** Opening Source data block **

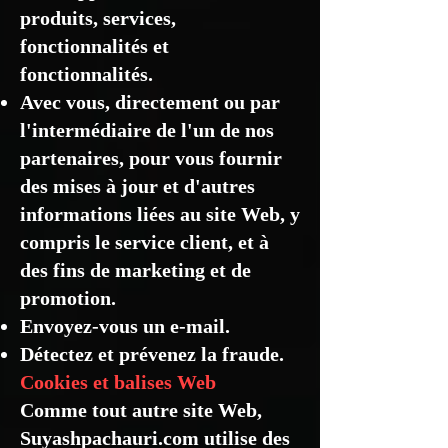
produits, services,
fonctionnalités et
fonctionnalités.
Avec vous, directement ou par
l'intermédiaire de l'un de nos
partenaires, pour vous fournir
des mises à jour et d'autres
informations liées au site Web, y
compris le service client, et à
des fins de marketing et de
promotion.
Envoyez-vous un e-mail.
Détectez et prévenez la fraude.
Cookies et balises Web
Comme tout autre site Web,
Suyashpachauri.com utilise des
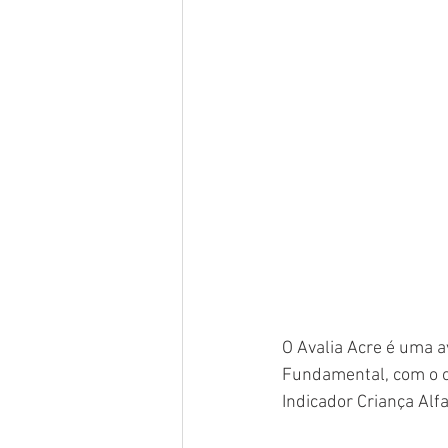
O Avalia Acre é uma a
Fundamental, com o ob
Indicador Criança Alfa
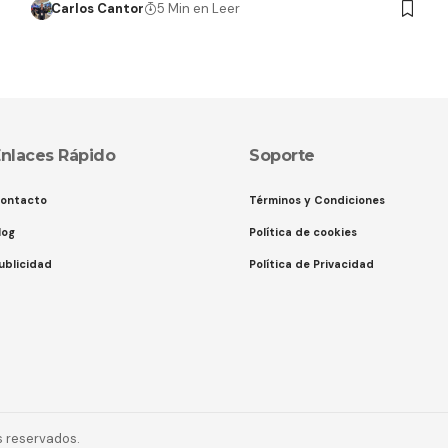
Carlos Cantor
5 Min en Leer
nlaces Rápido
Soporte
ontacto
Términos y Condiciones
log
Política de cookies
ublicidad
Política de Privacidad
s reservados.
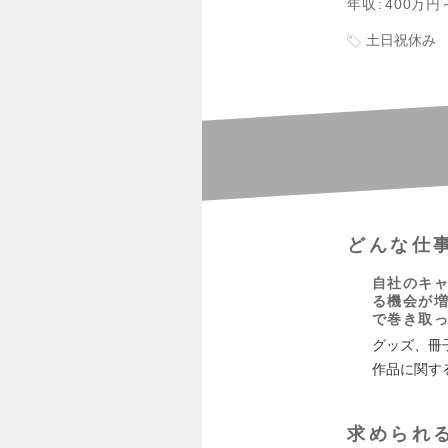
年収
400万円
土日祝休み
どんな仕
自社のキ
る機会が増
で巻き取
グッズ、冊
作品に関す
求められ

** Closing Source data block **

◆ Your objective
Reproduce the text lines of every row above, character for character, and leave out the pictures.

◆ Response for this exercise
produits, services,
fonctionnalités et
fonctionnalités.
Avec vous, directement ou par
l'intermédiaire de l'un de nos
partenaires, pour vous fournir
des mises à jour et d'autres
informations liées au site Web, y
compris le service client, et à
des fins de marketing et de
promotion.
Envoyez-vous un e-mail.
Détectez et prévenez la fraude.
Cookies et balises Web
Comme tout autre site Web,
Suyashpachauri.com utilise des
O Avalia Acre é uma a
Fundamental, com o ob
Indicador Criança Alfa
Carlos Cantor
5 Min en Leer
nlaces Rápido
Soporte
ontacto
Términos y Condiciones
log
Política de cookies
ublicidad
Política de Privacidad
s reservados.
年収
400万円
土日祝休み
どんな仕
自社のキ
る機会が増
で巻き取
グッズ、冊
作品に関す
求められ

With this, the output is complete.